Did You Make This?Be sure to publish an image & & tag me at @RachelCooksBlog. I enjoy seeing what you made!
If you do not have oven-safe ramekins or mini casserole dishes, you can put bread slices on a sheet pan, spray with cheese, and broil them. When ready to serve, add soup to bowls and leading with tacky bread slices.
For a non-traditional however simpler to consume variation of French onion soup, cut the bread into bite-sized cubes rather of pieces. Homemade croutons are an excellent alternative, too.
Nutrition details is determined for one cup soup, topped with one slice bread and shredded cheese.

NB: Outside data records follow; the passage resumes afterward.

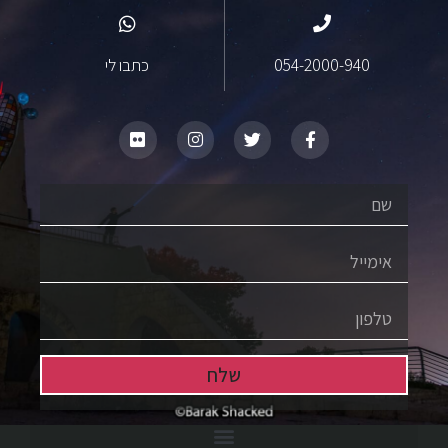
054-2000-940
כתבו לי
שלח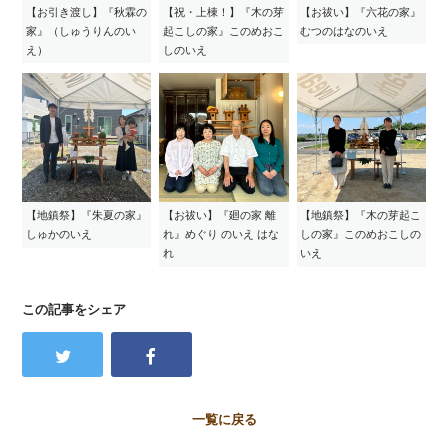
【お引き渡し】『秋霖の
【祝・上棟！】『木の芽
【お祓い】『六花の家』
家』（しゅうりんのい
起こしの家』このめおこ
むつのはなのいえ
え）
しのいえ
【地鎮祭】『朱夏の家』
【お祓い】『廻の家 離
【地鎮祭】『木の芽起こ
しゅかのいえ
れ』めぐり のいえ はな
しの家』このめおこしの
れ
いえ
この記事をシェア
一覧に戻る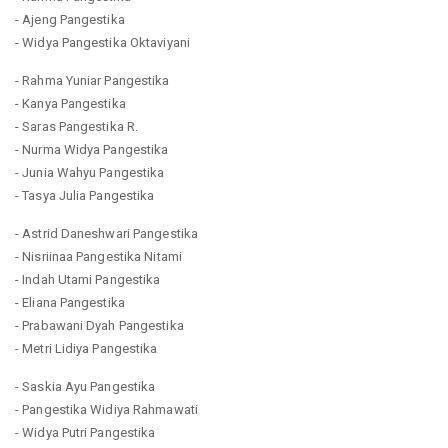
- Ajeng Pangestika
- Widya Pangestika Oktaviyani
- Rahma Yuniar Pangestika
- Kanya Pangestika
- Saras Pangestika R.
- Nurma Widya Pangestika
- Junia Wahyu Pangestika
- Tasya Julia Pangestika
- Astrid Daneshwari Pangestika
- Nisriinaa Pangestika Nitami
- Indah Utami Pangestika
- Eliana Pangestika
- Prabawani Dyah Pangestika
- Metri Lidiya Pangestika
- Saskia Ayu Pangestika
- Pangestika Widiya Rahmawati
- Widya Putri Pangestika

Instead of utilizing an acquired packet of dry onion soup, try my natural, preservative-free onion soup mix. What onions are best for French onion soup? Sweet yellow onions are the finest choice for French onion soup. What is the difference between onion and French onion soup? French onion soup is constantly made with beef broth and sweet yellow onions, topped with a piece of French bread, melted Gruyère cheese, and broiled.Onion soup is a more general classification.
Nutrition InformationServing: 1cup, Calories: 265kcal, Carbohydrates: 23g, Protein: 13g, Fat: 12g, Saturated Fat: 5g, Polyunsaturated Fat: 1g, Monounsaturated Fat: 5g, Cholesterol: 28mg, Sodium: 710mg, Potassium: 679mg, Fiber: 2g, Sugar: 14g, Vitamin A: 263IU, Vitamin C: 13mg, Calcium: 325mg, Iron: 1mg
Add onions and salt and toss to coat with oil.Cover and cook for 10 minutes.Uncover, reduce heat to medium-low, and continue to cook, stirring periodically (youll require to stir more often towards the end), till onions are cooked down and a deep golden brown, about 60 to 90 minutes. You want the onions to prepare gradually without drying out. If definitely essential, include a splash of water to the pan.When the onions have caramelized, add garlic and flour and cook, stirring, for one minute or until fragrant.Increase heat to medium and add red wine and sherry and cook until somewhat lowered, scraping any brown bits off the bottom of the pan, 2 to 3 minutes.Add 6 cups beef stock, nutmeg, thyme, bay leaves, and black pepper, and bring to a simmer.
This website provides approximate nutrition info for benefit and as a courtesy just. Nutrition information is collected mostly from the USDA Food Composition Database, whenever offered, or otherwise other online calculators.